A common misconception among amateurs is that supernova occurrence involves an "explosion" or "expansion" at first. The evidence today suggests it's the opposite. There is a partial or total core collapse of the star. The immense pressure and forces result in a supercriticality forming within the star. Basically a smaller, newer, denser, gravitationally-stronger star begins to form somewhere within the core of the existing star.
This new star formation, depending on where it occurs, can have different effects upon its host star. If it happens within the host star's core, we see a traditional full-body collapse take place. The entire host star collapses in onto the new star. This additional influx of matter is what leads to the eventual expansion of a supernova. It's quite a complex process, but it basically involves the matter separating at the quark level. This releases tremendous energy, which overcomes that of the gravitational forces present in the collapsed star. It's at this point that it expands, shooting out quarks. Very shortly after, these quarks will being to recombine into the elements we're familiar with.
A partial core collapse involves the supercriticality of this new star not forming fully within the core of the existing star, but somewhere along the edge of the core.

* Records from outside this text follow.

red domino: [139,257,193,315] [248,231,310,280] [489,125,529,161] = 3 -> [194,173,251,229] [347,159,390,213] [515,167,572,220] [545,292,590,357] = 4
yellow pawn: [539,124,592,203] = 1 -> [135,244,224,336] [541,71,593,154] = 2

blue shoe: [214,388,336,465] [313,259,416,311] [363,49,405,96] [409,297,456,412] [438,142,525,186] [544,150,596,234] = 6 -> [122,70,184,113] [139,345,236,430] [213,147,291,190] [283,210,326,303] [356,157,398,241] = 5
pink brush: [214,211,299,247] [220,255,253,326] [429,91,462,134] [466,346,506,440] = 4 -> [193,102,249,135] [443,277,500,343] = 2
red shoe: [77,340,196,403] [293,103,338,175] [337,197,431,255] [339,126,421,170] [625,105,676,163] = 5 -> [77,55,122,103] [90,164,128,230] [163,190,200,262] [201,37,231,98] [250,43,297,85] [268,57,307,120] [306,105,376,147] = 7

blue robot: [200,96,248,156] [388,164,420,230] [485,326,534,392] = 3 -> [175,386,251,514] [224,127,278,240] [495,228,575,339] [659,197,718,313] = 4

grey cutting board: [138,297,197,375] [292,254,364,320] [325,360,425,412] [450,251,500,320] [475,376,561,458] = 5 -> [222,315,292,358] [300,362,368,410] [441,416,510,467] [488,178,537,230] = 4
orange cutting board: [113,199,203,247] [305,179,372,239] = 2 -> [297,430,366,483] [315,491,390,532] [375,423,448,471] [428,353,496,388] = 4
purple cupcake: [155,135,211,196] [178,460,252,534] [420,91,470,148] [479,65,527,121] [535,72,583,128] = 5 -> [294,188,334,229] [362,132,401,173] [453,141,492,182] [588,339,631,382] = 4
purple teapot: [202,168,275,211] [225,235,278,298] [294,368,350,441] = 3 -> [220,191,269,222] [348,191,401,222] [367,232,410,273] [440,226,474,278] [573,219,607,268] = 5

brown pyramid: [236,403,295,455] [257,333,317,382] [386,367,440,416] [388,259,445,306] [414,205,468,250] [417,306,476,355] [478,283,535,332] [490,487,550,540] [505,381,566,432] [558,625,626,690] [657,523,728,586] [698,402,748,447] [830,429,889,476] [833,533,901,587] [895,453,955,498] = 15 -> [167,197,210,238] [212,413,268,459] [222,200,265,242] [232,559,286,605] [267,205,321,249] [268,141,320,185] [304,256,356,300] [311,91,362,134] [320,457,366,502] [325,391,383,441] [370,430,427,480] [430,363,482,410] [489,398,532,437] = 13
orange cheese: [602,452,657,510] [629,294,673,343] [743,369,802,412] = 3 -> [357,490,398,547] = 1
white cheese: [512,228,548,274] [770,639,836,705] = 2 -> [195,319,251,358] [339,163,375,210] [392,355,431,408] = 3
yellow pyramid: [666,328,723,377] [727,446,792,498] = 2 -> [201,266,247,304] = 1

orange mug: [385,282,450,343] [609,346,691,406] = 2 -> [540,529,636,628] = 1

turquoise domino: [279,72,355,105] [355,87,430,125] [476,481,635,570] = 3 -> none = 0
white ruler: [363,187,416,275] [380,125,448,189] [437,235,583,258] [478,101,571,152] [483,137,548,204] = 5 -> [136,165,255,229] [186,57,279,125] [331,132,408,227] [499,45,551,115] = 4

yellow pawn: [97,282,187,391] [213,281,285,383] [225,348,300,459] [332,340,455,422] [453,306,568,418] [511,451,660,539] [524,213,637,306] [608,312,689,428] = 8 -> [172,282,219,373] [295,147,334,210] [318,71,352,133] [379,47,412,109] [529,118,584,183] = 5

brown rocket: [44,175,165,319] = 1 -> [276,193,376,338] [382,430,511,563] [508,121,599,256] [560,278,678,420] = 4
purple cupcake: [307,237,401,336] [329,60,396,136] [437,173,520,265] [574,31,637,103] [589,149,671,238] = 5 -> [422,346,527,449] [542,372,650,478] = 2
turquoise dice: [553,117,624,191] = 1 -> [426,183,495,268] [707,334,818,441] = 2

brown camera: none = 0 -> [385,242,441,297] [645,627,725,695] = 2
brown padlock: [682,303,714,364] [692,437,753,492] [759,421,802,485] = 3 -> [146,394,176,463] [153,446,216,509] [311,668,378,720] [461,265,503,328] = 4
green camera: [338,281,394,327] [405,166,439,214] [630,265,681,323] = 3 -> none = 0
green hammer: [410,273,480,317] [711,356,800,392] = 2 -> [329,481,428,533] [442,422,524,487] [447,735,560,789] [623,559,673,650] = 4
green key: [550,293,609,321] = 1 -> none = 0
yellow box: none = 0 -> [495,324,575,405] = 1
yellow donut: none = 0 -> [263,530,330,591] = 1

Now in a star that's millions of miles in diameter, this region is quite massive. Only part of the host star collapses into the supercriticality of the new star. The loss of matter causes the remainder of the host star to lose integrity. This loss of integrity allows additional smaller supercriticalities to form, each attracting some of the matter from the host star. The final result is several smaller, weaker supercriticalities surrounding the larger, stronger initial supercriticality. Eventually the largest supercriticality will collapse and release its matter in the form of quarks, which will proceed to destroy the weaker supercriticalities.
My personal belief is that the patterns we're seeing in this case are the stronger supecriticality, surrounded by the smaller weaker supercriticalities that formed due to a partial core collapse of the host star.